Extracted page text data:
______
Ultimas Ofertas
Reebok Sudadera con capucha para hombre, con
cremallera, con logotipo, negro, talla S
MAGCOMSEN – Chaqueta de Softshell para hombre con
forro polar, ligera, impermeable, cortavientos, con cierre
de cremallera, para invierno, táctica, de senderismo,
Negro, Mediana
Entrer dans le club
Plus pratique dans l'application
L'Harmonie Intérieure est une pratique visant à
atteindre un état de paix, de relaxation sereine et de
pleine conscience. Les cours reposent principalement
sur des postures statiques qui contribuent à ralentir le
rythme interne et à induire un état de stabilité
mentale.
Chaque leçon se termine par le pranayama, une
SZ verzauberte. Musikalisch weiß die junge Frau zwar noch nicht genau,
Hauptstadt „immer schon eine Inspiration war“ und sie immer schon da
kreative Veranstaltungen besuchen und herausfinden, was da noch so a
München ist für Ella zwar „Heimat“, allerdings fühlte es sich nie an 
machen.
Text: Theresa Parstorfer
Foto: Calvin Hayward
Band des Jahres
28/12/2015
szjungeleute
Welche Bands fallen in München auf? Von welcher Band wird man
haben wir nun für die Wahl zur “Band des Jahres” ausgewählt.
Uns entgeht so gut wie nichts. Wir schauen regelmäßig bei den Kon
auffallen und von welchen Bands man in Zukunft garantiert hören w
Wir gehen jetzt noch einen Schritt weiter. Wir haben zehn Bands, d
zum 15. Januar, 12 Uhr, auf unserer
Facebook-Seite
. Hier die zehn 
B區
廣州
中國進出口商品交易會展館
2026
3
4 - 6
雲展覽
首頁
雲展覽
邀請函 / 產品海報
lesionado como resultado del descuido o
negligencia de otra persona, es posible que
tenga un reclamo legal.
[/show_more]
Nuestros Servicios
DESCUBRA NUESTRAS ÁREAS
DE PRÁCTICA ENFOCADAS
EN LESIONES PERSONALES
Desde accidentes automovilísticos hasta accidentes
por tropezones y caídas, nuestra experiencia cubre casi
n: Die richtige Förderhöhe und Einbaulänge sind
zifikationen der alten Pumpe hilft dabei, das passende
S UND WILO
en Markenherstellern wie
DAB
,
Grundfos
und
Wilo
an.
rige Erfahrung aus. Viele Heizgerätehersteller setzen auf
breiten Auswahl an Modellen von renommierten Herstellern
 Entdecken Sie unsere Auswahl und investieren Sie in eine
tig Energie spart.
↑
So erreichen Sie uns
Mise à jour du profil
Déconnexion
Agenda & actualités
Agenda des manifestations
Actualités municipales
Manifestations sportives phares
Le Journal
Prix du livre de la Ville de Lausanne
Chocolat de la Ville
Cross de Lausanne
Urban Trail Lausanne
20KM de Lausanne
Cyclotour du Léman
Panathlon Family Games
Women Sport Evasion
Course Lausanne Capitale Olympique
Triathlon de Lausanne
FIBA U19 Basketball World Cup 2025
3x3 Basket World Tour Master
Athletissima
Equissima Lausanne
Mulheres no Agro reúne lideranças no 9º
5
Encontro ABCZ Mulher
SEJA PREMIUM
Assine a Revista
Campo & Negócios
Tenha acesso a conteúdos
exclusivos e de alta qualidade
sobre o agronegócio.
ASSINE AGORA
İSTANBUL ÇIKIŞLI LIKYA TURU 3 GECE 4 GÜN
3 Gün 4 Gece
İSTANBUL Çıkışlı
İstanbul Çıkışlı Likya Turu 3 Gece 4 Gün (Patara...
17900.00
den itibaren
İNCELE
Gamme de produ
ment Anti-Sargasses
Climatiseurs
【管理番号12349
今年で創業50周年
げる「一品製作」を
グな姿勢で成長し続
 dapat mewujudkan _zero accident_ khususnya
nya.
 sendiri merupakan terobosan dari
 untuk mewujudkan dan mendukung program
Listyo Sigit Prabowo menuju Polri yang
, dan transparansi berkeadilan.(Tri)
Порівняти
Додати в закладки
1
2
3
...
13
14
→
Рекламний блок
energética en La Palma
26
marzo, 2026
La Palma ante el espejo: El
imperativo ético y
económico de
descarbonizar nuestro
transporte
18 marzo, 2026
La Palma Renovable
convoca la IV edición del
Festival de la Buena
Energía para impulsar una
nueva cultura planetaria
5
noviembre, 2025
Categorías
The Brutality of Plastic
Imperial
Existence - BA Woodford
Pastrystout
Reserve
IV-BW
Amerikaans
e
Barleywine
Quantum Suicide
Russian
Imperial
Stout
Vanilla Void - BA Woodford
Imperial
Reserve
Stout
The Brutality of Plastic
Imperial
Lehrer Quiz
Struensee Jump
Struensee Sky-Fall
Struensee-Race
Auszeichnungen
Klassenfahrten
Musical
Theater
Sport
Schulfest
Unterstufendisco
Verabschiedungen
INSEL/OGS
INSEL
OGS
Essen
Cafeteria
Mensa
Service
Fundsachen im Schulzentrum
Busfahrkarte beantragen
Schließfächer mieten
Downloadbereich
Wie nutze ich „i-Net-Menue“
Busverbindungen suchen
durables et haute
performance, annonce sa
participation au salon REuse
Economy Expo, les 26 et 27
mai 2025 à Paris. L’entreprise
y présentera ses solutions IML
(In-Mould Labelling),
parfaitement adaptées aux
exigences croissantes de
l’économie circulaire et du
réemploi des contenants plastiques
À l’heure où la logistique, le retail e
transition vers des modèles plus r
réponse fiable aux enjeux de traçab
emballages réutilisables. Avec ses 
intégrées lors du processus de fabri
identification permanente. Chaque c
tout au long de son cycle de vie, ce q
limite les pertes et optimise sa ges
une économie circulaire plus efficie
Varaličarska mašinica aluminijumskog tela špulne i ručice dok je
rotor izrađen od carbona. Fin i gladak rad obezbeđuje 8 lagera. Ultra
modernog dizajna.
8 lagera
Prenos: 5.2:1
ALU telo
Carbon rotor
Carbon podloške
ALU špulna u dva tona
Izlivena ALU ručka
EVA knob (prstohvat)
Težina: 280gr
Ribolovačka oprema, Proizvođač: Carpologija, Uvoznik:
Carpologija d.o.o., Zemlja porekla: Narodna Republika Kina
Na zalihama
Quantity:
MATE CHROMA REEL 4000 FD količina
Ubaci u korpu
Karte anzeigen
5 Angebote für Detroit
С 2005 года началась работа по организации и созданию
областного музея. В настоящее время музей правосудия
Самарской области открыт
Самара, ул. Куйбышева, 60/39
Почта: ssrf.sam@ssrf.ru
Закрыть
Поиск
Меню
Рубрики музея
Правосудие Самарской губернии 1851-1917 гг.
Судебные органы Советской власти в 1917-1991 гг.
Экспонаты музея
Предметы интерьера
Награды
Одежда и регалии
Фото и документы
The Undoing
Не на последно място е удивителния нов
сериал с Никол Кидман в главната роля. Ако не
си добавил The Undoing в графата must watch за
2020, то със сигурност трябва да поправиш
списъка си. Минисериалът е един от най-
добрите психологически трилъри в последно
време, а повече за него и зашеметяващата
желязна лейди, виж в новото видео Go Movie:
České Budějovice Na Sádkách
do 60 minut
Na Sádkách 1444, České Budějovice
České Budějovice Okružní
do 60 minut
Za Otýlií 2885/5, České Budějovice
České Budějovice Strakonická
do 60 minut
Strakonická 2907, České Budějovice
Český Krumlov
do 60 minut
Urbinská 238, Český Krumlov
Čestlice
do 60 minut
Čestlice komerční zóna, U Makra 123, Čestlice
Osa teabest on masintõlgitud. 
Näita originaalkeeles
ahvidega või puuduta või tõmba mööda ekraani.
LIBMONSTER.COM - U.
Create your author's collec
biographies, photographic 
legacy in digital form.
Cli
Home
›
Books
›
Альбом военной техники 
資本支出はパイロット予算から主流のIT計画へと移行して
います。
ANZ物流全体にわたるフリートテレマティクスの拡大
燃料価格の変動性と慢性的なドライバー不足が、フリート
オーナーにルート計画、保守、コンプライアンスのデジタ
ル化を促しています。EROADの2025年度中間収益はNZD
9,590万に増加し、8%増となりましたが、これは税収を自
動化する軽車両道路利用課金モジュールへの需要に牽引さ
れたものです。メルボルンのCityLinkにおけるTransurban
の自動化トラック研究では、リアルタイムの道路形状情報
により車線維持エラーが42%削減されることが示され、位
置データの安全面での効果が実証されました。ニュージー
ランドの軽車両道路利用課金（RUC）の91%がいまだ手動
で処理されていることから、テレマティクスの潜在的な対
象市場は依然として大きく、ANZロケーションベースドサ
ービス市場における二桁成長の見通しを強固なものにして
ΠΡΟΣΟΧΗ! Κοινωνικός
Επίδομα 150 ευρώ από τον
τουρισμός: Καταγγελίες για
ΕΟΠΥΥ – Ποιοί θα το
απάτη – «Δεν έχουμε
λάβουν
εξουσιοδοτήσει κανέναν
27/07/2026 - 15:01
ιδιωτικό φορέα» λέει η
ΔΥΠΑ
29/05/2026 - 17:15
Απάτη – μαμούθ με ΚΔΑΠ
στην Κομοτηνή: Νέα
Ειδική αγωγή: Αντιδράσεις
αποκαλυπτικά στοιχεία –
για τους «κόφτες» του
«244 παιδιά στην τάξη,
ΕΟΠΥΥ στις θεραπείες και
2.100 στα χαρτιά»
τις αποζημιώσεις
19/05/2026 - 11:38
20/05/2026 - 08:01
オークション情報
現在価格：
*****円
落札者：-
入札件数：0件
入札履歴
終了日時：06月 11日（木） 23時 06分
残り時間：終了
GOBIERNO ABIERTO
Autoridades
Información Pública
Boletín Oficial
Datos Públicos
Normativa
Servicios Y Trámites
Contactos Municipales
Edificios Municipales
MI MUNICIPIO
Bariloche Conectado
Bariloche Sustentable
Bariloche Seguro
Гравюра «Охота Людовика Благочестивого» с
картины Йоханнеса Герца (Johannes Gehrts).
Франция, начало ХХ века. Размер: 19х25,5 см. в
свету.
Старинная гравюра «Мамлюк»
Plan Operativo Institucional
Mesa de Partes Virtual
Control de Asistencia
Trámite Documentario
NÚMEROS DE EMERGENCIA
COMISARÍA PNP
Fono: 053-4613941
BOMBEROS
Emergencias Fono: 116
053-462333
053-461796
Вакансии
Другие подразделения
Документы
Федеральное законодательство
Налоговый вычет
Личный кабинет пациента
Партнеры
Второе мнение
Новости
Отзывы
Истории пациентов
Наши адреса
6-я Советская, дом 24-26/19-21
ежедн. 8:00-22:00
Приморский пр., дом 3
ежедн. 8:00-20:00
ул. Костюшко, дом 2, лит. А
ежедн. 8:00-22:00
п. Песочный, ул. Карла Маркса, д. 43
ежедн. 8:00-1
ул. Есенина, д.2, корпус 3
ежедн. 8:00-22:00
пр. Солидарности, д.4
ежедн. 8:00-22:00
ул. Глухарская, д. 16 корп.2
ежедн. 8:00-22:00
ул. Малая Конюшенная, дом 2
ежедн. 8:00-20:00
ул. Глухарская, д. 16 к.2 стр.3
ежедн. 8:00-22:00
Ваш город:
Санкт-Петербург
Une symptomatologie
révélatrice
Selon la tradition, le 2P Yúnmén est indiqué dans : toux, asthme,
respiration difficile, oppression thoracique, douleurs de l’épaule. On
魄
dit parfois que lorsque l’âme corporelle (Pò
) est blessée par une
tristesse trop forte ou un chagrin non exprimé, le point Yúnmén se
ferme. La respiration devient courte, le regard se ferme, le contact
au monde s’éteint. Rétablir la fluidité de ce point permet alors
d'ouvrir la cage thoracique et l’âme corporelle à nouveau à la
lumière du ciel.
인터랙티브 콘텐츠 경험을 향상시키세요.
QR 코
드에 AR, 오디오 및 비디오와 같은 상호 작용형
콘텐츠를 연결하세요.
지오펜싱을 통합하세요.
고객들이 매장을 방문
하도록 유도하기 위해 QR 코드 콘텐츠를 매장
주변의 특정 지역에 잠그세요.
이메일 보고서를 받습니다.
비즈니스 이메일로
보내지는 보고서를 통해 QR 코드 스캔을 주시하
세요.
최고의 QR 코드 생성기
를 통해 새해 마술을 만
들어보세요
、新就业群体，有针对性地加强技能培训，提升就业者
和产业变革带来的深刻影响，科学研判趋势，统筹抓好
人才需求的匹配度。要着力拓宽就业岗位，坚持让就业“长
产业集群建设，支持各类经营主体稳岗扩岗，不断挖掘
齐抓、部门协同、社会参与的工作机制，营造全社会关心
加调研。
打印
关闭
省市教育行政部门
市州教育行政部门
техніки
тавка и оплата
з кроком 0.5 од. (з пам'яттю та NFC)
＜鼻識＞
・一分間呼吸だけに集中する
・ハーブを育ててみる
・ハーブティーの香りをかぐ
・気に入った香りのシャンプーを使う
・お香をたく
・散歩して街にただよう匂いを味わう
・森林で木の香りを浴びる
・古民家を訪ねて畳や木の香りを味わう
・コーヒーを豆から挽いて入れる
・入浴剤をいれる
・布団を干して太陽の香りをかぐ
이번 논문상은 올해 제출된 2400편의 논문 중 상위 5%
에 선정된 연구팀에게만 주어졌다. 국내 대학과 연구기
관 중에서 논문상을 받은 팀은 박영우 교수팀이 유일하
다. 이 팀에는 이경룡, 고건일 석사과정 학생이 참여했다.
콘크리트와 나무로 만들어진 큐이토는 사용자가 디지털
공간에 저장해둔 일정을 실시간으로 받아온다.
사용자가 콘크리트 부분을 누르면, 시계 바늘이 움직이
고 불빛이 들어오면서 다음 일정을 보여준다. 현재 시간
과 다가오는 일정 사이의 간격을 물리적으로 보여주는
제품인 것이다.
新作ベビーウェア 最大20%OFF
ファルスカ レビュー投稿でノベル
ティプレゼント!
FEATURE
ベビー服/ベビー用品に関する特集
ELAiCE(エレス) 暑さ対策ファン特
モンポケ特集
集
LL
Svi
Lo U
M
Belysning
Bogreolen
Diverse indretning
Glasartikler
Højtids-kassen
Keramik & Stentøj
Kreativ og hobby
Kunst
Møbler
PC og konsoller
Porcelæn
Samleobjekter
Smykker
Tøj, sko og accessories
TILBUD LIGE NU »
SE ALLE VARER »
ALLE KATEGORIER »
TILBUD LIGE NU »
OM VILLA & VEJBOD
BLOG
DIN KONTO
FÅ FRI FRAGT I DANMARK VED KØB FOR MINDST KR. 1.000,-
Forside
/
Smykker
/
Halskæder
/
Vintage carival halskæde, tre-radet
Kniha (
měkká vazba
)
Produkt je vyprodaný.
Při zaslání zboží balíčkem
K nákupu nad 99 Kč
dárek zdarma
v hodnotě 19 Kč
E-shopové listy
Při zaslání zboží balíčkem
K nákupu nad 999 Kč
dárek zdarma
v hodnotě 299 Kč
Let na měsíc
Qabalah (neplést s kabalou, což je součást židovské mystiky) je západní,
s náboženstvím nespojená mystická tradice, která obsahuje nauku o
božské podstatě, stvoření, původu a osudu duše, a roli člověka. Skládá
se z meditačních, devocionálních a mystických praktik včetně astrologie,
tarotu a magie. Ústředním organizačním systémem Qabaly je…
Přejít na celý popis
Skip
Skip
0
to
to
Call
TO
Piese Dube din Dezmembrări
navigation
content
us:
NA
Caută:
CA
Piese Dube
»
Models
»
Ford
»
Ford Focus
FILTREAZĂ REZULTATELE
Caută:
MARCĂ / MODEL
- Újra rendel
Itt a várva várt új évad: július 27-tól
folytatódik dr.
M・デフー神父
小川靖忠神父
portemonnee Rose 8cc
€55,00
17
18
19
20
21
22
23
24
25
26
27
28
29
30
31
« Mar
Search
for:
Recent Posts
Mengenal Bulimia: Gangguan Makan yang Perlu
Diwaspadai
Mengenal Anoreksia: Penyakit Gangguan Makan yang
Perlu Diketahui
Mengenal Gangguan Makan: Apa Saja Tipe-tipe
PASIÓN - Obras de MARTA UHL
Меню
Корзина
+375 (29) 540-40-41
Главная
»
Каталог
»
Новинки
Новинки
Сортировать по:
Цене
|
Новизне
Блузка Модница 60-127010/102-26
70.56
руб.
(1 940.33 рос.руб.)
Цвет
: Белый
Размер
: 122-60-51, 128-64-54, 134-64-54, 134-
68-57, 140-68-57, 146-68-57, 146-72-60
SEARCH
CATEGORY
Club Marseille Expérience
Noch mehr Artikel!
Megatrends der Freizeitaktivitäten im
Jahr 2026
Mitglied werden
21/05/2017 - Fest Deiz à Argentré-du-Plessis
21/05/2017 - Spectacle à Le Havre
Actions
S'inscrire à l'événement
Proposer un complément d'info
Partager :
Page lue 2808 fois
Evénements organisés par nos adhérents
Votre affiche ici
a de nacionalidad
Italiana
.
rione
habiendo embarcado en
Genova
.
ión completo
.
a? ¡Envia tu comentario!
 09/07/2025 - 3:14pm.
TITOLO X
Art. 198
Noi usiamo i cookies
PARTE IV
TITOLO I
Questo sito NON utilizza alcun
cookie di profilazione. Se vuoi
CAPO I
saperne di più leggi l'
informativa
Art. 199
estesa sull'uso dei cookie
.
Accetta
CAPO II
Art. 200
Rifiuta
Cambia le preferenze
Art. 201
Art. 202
______
• _PROBLEM TO WORK ON_
Substitute "Hamburg" for "München" in the records, from the first line through the line containing "Welche Bands fallen", and reproduce those lines with everything else unchanged.

• _OUTPUT FOR THIS EXERCISE_
Ultimas Ofertas
Reebok Sudadera con capucha para hombre, con
cremallera, con logotipo, negro, talla S
MAGCOMSEN – Chaqueta de Softshell para hombre con
forro polar, ligera, impermeable, cortavientos, con cierre
de cremallera, para invierno, táctica, de senderismo,
Negro, Mediana
Entrer dans le club
Plus pratique dans l'application
L'Harmonie Intérieure est une pratique visant à
atteindre un état de paix, de relaxation sereine et de
pleine conscience. Les cours reposent principalement
sur des postures statiques qui contribuent à ralentir le
rythme interne et à induire un état de stabilité
mentale.
Chaque leçon se termine par le pranayama, une
SZ verzauberte. Musikalisch weiß die junge Frau zwar noch nicht genau,
Hauptstadt „immer schon eine Inspiration war“ und sie immer schon da
kreative Veranstaltungen besuchen und herausfinden, was da noch so a
Hamburg ist für Ella zwar „Heimat“, allerdings fühlte es sich nie an 
machen.
Text: Theresa Parstorfer
Foto: Calvin Hayward
Band des Jahres
28/12/2015
szjungeleute
Welche Bands fallen in Hamburg auf? Von welcher Band wird man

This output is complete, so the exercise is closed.